The calculated weighted average number of total voting shares and the monthly shares representing voting rights of 10.71% to 10.76% of the total;
 
e.
The conversion value is based on an assumption for calculation purposes only of a Change of Control in 4 years from October 31, 2016 and a remaining restricted term of 4.00 to 3.84 years;
 
f.
36.95% to 34.72% restricted stock discount (based on a restricted stock analysis and call-put analysis curve: 85.39% to 80.76% volatility, 0.45% to 0.60% risk free rate) applied to the converted common.
 
For the six months ended December 31, 2016, the Scientific Advisory Board (SAB) was granted fully vested warrants to purchase 17,148 shares of common stock with an exercise price of $2.04 per share expiring in August, 2020 and 17,148 shares of common stock with an exercise price of $1.75 per share expiring in November, 2020.  The fair value of the warrants was $9,997 for the three months and $27,145 for the six months ended December 31, 2016 and was recorded as consulting expense.
 
The Company estimated the fair value of the warrants granted to the Scientific Advisory Board on the date of grant using the Black-Scholes Option-Pricing Model with the following weighted-average assumptions:
 
Expected life (year)
 
 
4
 
 
 
 
 
 
Expected volatility
 
 
57.36
%
 
 
 
 
 
Expected annual rate of quarterly dividends
 
 
0.00
%
 
 
 
 
 
Risk-free rate(s)
 
 
1.48
%
 
For the three and six months ended December 31, 2016, the Company’s Board of Directors authorized the issuance of 16,232 and 36,764 respectively, fully vested shares of its common stock with a restrictive legend for consulting services. The Company recorded an expense of $27,000 and $54,000, for the three and six months respectively, which was the fair values on the dates of issuance. 
 
For the three and six months ended December 31, 2016, the Company’s Board of Directors authorized the issuance of 8,406 and 15,183 respectively, fully vested shares of its common stock with a restrictive legend for Director Services. The Company recorded an expense of $11,250 and $22,500, for the three and six months respectively, which was the fair values on the dates of issuance. 
 
On December 31, 2016 two Holders of the Company’s Series B Debentures elected to receive the $80,000 quarterly interest payable in restricted common stock of the Company.
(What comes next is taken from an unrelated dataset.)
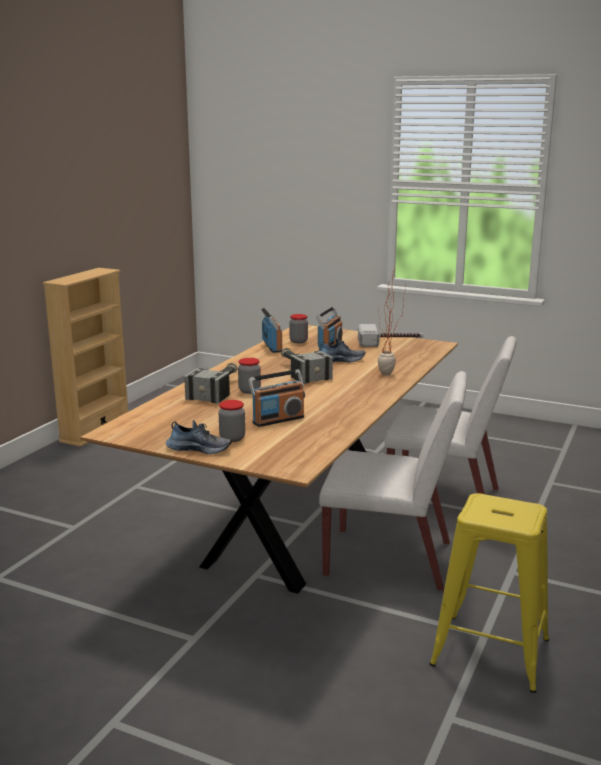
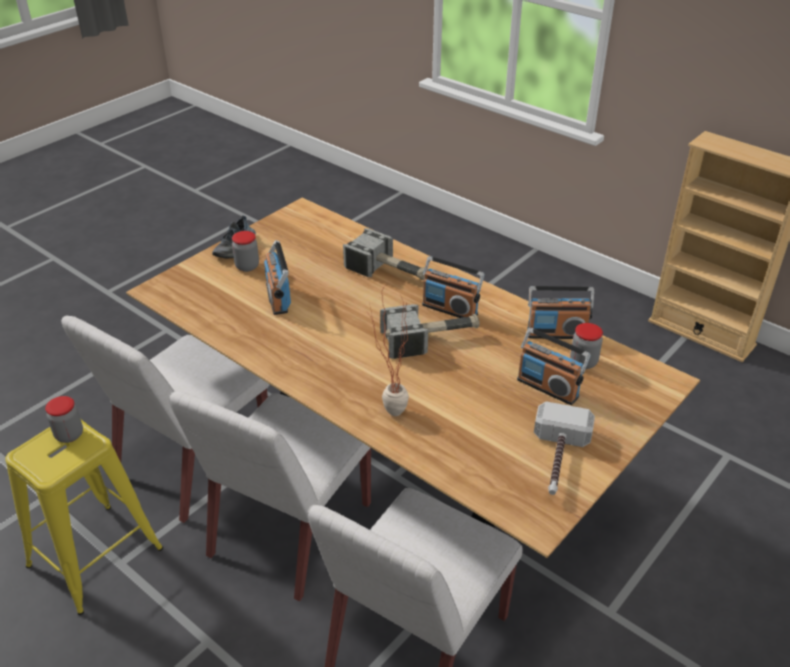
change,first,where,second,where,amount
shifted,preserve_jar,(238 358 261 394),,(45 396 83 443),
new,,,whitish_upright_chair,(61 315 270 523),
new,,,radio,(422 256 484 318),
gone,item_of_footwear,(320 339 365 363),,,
For the three months ended December 31, 2016 the Company’s Board of Directors authorized the issuance of 73,733 shares of the Company’s restricted common stock for interest payable to the Holders. The Holders are entities controlled by Dr. Milton Boniuk, a Director of the Company.
 
On December 31, 2016 the Holder of the Company’s Series C Debentures elected to receive the $166,667 interest payable in restricted common stock of the Company. For the three months ended December 31, 2016 the Company’s Board of Directors authorized the issuance of 153,610 shares of the Company’s restricted common stock for interest payable to the Holder. The Holder is an entity controlled by Dr. Milton Boniuk, a Director of the Company.